Regulation of stress-induced nuclear protein redistribution: a new function of Bax and Bak uncoupled from Bcl-x(L).

Apoptosis is regulated by changes in the subcellular distribution of pro- and anti-apoptotic proteins, among which are nuclear proteins such as histone H1 (H1) and nucleophosmin (NPM). These proteins were reported to translocate to the cytosol and mitochondria, and to facilitate apoptosis in response to apoptotic stressors. The significance of this stress-induced, nuclear protein redistribution and its exact molecular mechanism are poorly understood. We show here that in mouse embryonic fibroblasts (MEFs), different apoptotic stimuli induce H1, NPM and nucleolin, but not KAP-1 nuclear/cytoplasmic redistribution, which precedes the appearance of apoptotic features. Using MEFs deficient in Bax/Bak, Apaf-1 or caspase-9, as well as caspase inhibitors, we show that this redistribution requires Bax and Bak, but neither the apoptosome nor caspases. Furthermore, the BH3 mimetic ABT-737, which acts through Bax/Bak, also stimulates nuclear protein redistribution in a Bax/Bak-dependent manner.

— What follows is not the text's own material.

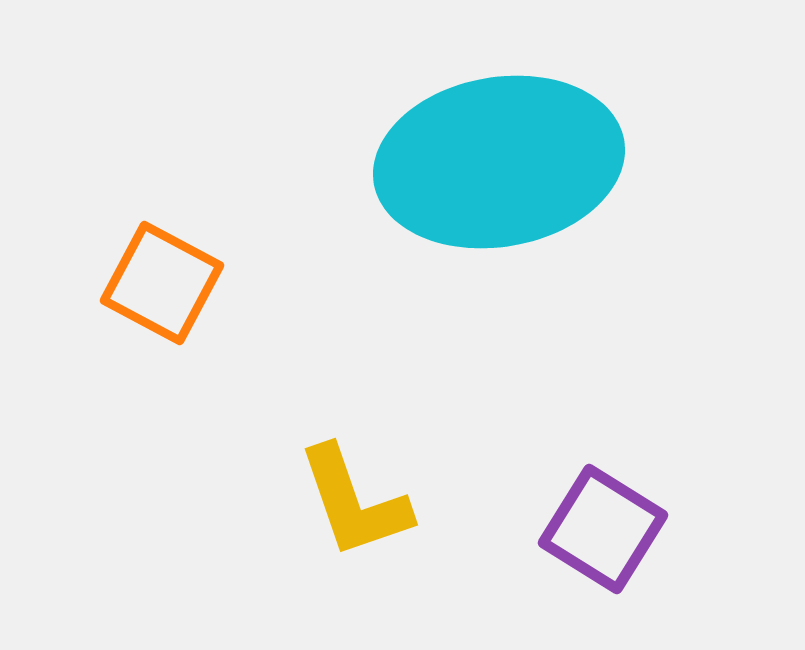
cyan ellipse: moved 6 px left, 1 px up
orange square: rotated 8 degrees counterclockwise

Re-expression of Bax or Bak in Bax/Bak-deficient MEFs restores nuclear redistribution during apoptosis. This is not accompanied by Bax or Bak N-terminus exposure and is not inhibited by Bcl-x(L) overexpression. These results identify, for the first time, a function of Bax/Bak that is insensitive to inhibition by Bcl-x(L) and most likely unrelated to their canonical, pore-forming activity on mitochondria.